◆ **Ejercicio A**
Indica si cada afirmación coincide con el texto sobre los aplausos. Responde sí o no y cita textualmente las palabras del texto que lo deciden.
(i) El texto indica bajar el volumen cuando la cámara enfoque al público.
(ii) Al quitar el volumen a un partido de fútbol, se ven once personas persiguiendo un balón.
(iii) Quien mira acaba contagiándose del entusiasmo y aplaude con el público.
◆ **Ejercicio B**
Contesta estas preguntas con datos del texto sobre los aplausos:
(i) ¿Quién hacía hace varios años los programas que hoy tienen émulos?
(ii) ¿Qué haces con el televisor cuando ya pasa la escena del público?
(iii) ¿En qué país proliferan locutores de fútbol que aún piensan que están narrando por radio?
◆ **Ejercicio C**
Extrae del texto sobre los aplausos el fragmento que empieza con "El combo entero" y continúa hasta "programa y entretenerte.", ambos incluidos.

◆ **Texto de lectura**
Sunday, February 11, 2007

Los Aplausos

Haz el ejercicio. Sintoniza el televisor en alguno de los programas de entretenimiento. Algún ‘Sábados Felices’, algún Jota Mario, émulos de los que hacía Pacheco hace varios años, y que se realizan en presencia de público. Cuando los hayas sintonizado, quédate al frente del televisor y mira el programa durante unos minutos. Cuando la cámara enfoque al público, baja repentinamente el volumen hasta que únicamente escuches el silencio y observa detenidamente a los espectadores aplaudiendo.
El combo entero aplaude contento como si no existiera pasado ni presente. Ese espacio lleno de aire que colapsa entre sus manos y se vuelve a abrir, te seduce. Quien quita que hasta estés tentado a imitarlos, pero te metes las manos en los bolsillos. Al cabo de un rato, el ritmo se intensifica y quedas como pato mirando avión, sin dejarte contagiar por el entusiasmo de ver los robots aplaudir. Se ven tan extraños, por no decir ridículos: los seres más inteligentes de este planeta golpeando sus palmas en señal de admiración o emoción. Cuando ya pasa la escena, le subes el volumen al televisor y entonces otra vez puedes deleitarte con el programa y entretenerte.
Bajar el volumen para ver las cosas de otra manera, funciona también en otras actividades. Al eliminar el volumen en la transmisión de un partido de fútbol televisado, se abre el bosque y ves que son 22 personas persiguiendo un balón. Es muy peculiar la experiencia, ya que en Colombia prolifera tele locutores de fútbol que aún piensan que están narrando por radio o dirigiéndose a televidentes invidentes.

◆ **Datos para analizar**
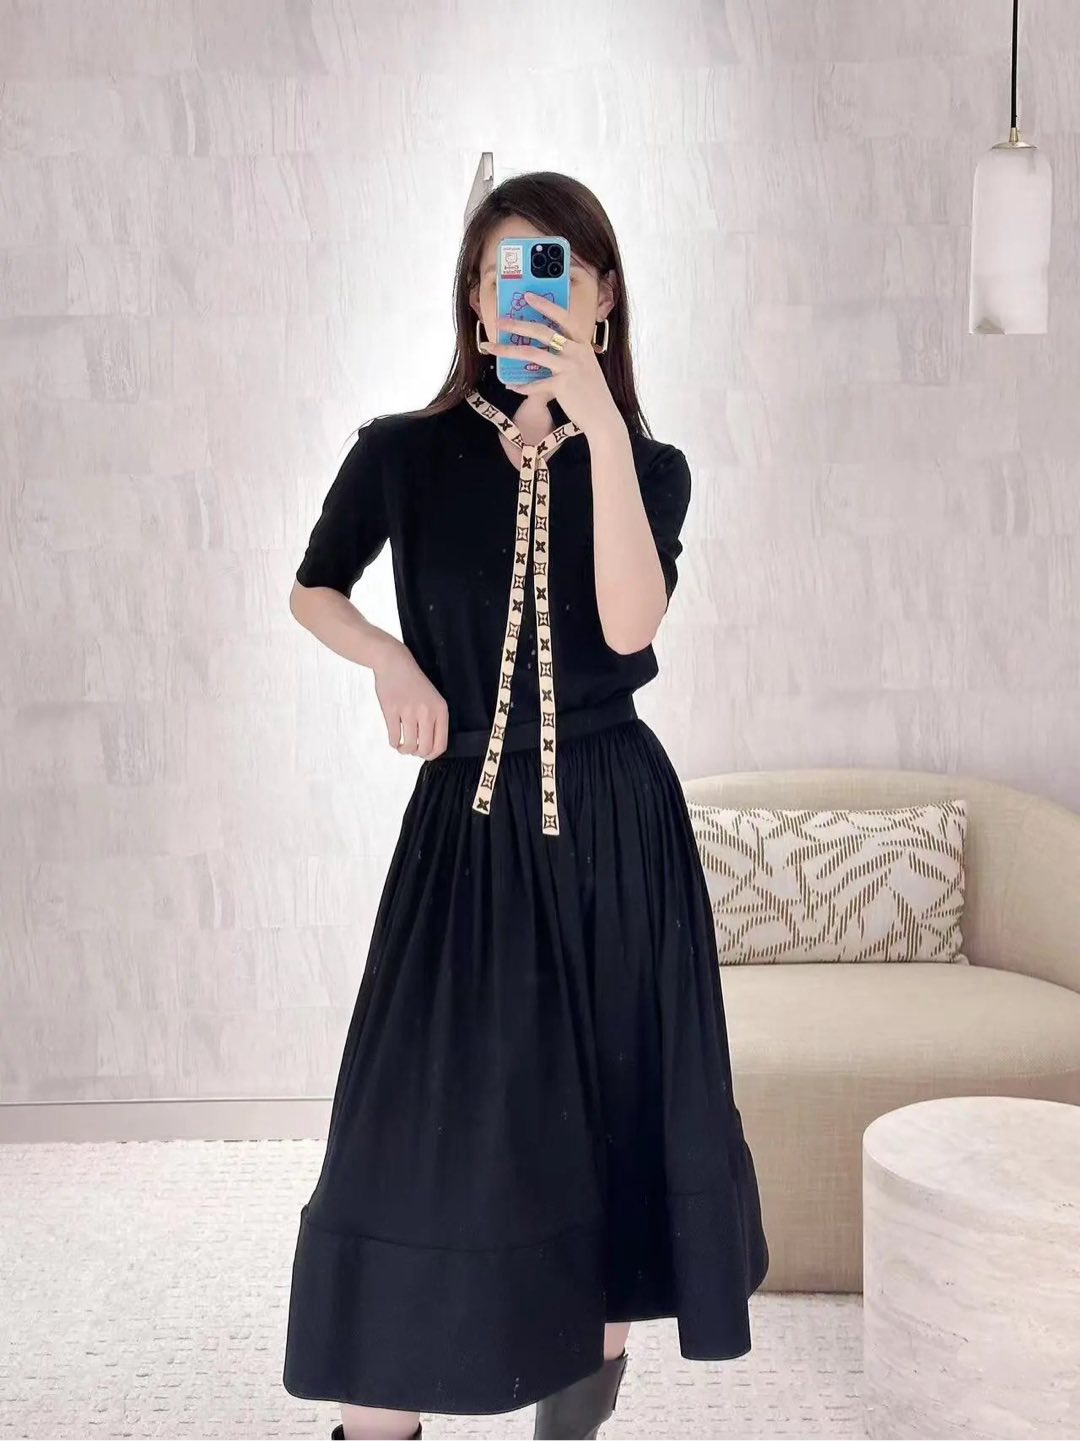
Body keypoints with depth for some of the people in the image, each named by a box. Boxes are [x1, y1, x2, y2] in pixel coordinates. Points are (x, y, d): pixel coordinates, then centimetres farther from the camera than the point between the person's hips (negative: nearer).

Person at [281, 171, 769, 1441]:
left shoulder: (647, 466, 0)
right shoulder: (404, 456, -2)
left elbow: (628, 623, -19)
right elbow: (314, 590, 13)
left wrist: (600, 426, -24)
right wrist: (392, 662, -7)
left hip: (614, 823, 1)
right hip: (468, 821, -1)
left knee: (608, 1102, 8)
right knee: (419, 1119, -5)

◆ **Resultado A**
(i) Sí: "Cuando la cámara enfoque al público, baja repentinamente el volumen"
(ii) No: "ves que son 22 personas persiguiendo un balón"
(iii) No: "sin dejarte contagiar por el entusiasmo de ver los robots aplaudir"

◆ **Resultado B**
(i) Pacheco.
(ii) Le subes el volumen.
(iii) En Colombia.

◆ **Resultado C**
El combo entero aplaude contento como si no existiera pasado ni presente. Ese espacio lleno de aire que colapsa entre sus manos y se vuelve a abrir, te seduce. Quien quita que hasta estés tentado a imitarlos, pero te metes las manos en los bolsillos. Al cabo de un rato, el ritmo se intensifica y quedas como pato mirando avión, sin dejarte contagiar por el entusiasmo de ver los robots aplaudir. Se ven tan extraños, por no decir ridículos: los seres más inteligentes de este planeta golpeando sus palmas en señal de admiración o emoción. Cuando ya pasa la escena, le subes el volumen al televisor y entonces otra vez puedes deleitarte con el programa y entretenerte.